DEI/CISUC Seminars
April 18, Wednesday,
13h (sharp),
Room A.5.4. DEI-FCTUC
Invited Speaker: Samuel Neves
Title: "Optimal PRFs from Blockcipher Designs "
Abstract: Cryptographic modes of operation built on top of a block cipherusually rely on the assumption that the block cipher behaves like a pseudorandom permutation (PRP). For many of these modes, such as counter mode and GCM, stronger security guarantees could be derived if they were instead based on a pseudorandom function (PRF). Very few PRF designs exist in the literature, however, which consists mainly of permutation proposals.
We propose FastPRF, a heuristic method of transforming a dedicated block cipher design into a dedicated PRF design. Intuitively, the method consists of evaluating the block cipher once, with one or more intermediate state values fed-forward. It shows strong resemblance with the recent optimally secure EDMD construction, but the use of internal state values makes EDMD's security analysis formally inapplicable.
In addition, we also propose the concrete instantiation AES-PRF---AES with a feed-forward of the middle state---and argue that it achieves close to optimal security. We apply the AES-PRF design to GCM and GCM-SIV, and demonstrate how this comes with significant security improvements.

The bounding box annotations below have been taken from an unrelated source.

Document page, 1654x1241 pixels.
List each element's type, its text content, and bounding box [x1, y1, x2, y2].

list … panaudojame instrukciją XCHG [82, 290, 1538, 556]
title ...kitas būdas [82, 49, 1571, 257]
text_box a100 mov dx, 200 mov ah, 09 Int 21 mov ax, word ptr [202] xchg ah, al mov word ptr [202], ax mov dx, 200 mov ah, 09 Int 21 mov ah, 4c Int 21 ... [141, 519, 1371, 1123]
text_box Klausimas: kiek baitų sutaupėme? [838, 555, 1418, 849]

Short-bio: Samuel Neves is a PhD student at the Department of Informatics
Engineering of University of Coimbra. His main research interests lie in the design, analysis, and efficient implementation of cryptographic primitives. He was involved in, among other things, the design and analysis of the BLAKE2 hash function and the NORX authenticated encryption algorithm, as well as the practical cryptanalysis of the Open Smart Grid Protocol's message authentication function.